The Parliamentary Forum for Education and Culture “will resist every move in the areas of education and culture which runs contrary to the constitutional mandate of democracy, egalitarianism and secularism. It will make efforts to promote awareness of these issues both within and outside Parliament.” The membership of the Forum is open to all MPs committed to the goals of democracy, egalitarianism and secularism enshrined in the Constitution and who visualise education and culture as powerful instruments for realising these goals. Among the 50 MPs already enlisted by the Forum are: Prakash Y Ambedkar, Shabana Azmi, Chandresh Kumari, Dr MN Das, Ven’ble Dhammaviriyo, Kartar Singh Duggal, Kuldip Nayyar, Sharief Uddin Shariq, KA Sangtam, Basanti Sarma, Shyama Singh, Raj Babbar, Manik Lahiri, Prof. Bharati Ray, C Apok Jamir, Abani Roy, Rama Shankar Kaushik, MJ Varkey Mattathil. The Forum has taken strong exception to the sharp shift in orientation and policy by the HRD ministry as manifest in the New Curricular Framework for Value Education (released in December 2000) and the decision to thrust Vedic Astrology courses into all universities. According to the Forum, these are symptomatic of a hegemonic agenda that violates the basic principles of democracy and secularism as enshrined in the Indian Constitution. The fact that these documents have become policy (the
NCERT has already announced it’s decision to go ahead without parliamentary
sanction and publish new history texts in keeping with the devious policy)

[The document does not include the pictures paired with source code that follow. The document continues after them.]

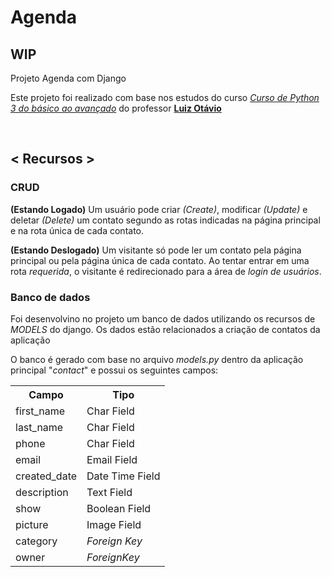 # Agenda
## WIP
Projeto Agenda com Django

<p>
    Este projeto foi realizado com base nos estudos do curso <a href="https://www.udemy.com/course/python-3-do-zero-ao-avancado/"><em>Curso de Python 3 do básico ao avançado</em></a> do professor <a href="https://github.com/luizomf"><strong>Luiz Otávio</strong></a>
</p>

<br>

## < Recursos >

### CRUD

<p>
<strong>(Estando Logado)</strong> Um usuário pode criar <em>(Create)</em>, modificar <em>(Update)</em> e deletar <em>(Delete)</em> um contato segundo as rotas indicadas na página principal e na rota única de cada contato.

<strong>(Estando Deslogado)</strong> Um visitante só pode ler um contato pela página principal ou pela página única de cada contato. Ao tentar entrar em uma rota <em>requerida</em>, o visitante é redirecionado para a área de <em>login de usuários</em>.
</p>

### Banco de dados
<p>
Foi desenvolvino no projeto um banco de dados utilizando os recursos de <em>MODELS</em> do django. Os dados estão relacionados a criação de contatos da aplicação

O banco é gerado com base no arquivo <em>models.py</em> dentro da aplicação principal "<em>contact</em>" e possui os seguintes campos:
<div align="center">
    <table>
        <tr>
            <th>Campo</th>
            <th>Tipo</th>
        </tr>
        <tr>
            <td>first_name</td></abbr>
            <td>Char Field</td>
        </tr>
        <tr>
            <td>last_name</td>
            <td>Char Field</td>
        </tr>
        <tr>
            <td>phone</td>
            <td>Char Field</td>
        </tr>
        <tr>
            <td>email</td>
            <td>Email Field</td>
        </tr>
        <tr>
            <td>created_date</td>
            <td>Date Time Field</td>
        </tr>
        <tr>
            <td>description</td>
            <td>Text Field</td>
        </tr>
        <tr>
            <td>show</td>
            <td>Boolean Field</td>
        </tr>
        <tr>
            <td>picture</td>
            <td>Image Field</td>
        </tr>
        <tr>
            <td>category</td>
            <td><em>Foreign Key</em></td>
        </tr>
        <tr>
            <td>owner</td>
            <td><em>ForeignKey</em></td>
        </tr>
    </table>
</div>
</p>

without standing the test of public debate and parliamentary scrutiny is
also being questioned.
“The present government has disregarded the requirement of a review of the implementation of the policy through the mechanism of CABE and in Parliament. It has also been pursuing policies and programmes which are clearly violative of the major thrusts of the National Policy on Education which was adopted by Parliament unanimously.” The Forum has expressed deep regret that the 83rd Constitution
Amendment Bill 1997, which proposes to make education a fundamental right,
is lying in cold storage due to a lack of political will and has not yet
been discussed in Parliament. It also pointed out that in reply to a question
in the Rajya Sabha on May 5, 2000, the government had admitted that the
national steering committee on textbook evaluation — constituted by the
department of education in 1991 — had considered the publications brought
out by Vidya Bharati Akhil Bharatiya Shiksha Sansthan (used in RSS and
VHP–run schools) as “material designed to promote bigotry and religious
fanaticism”. Despite this, there had been no follow–up action in terms
of discontinuing the use of such textbooks.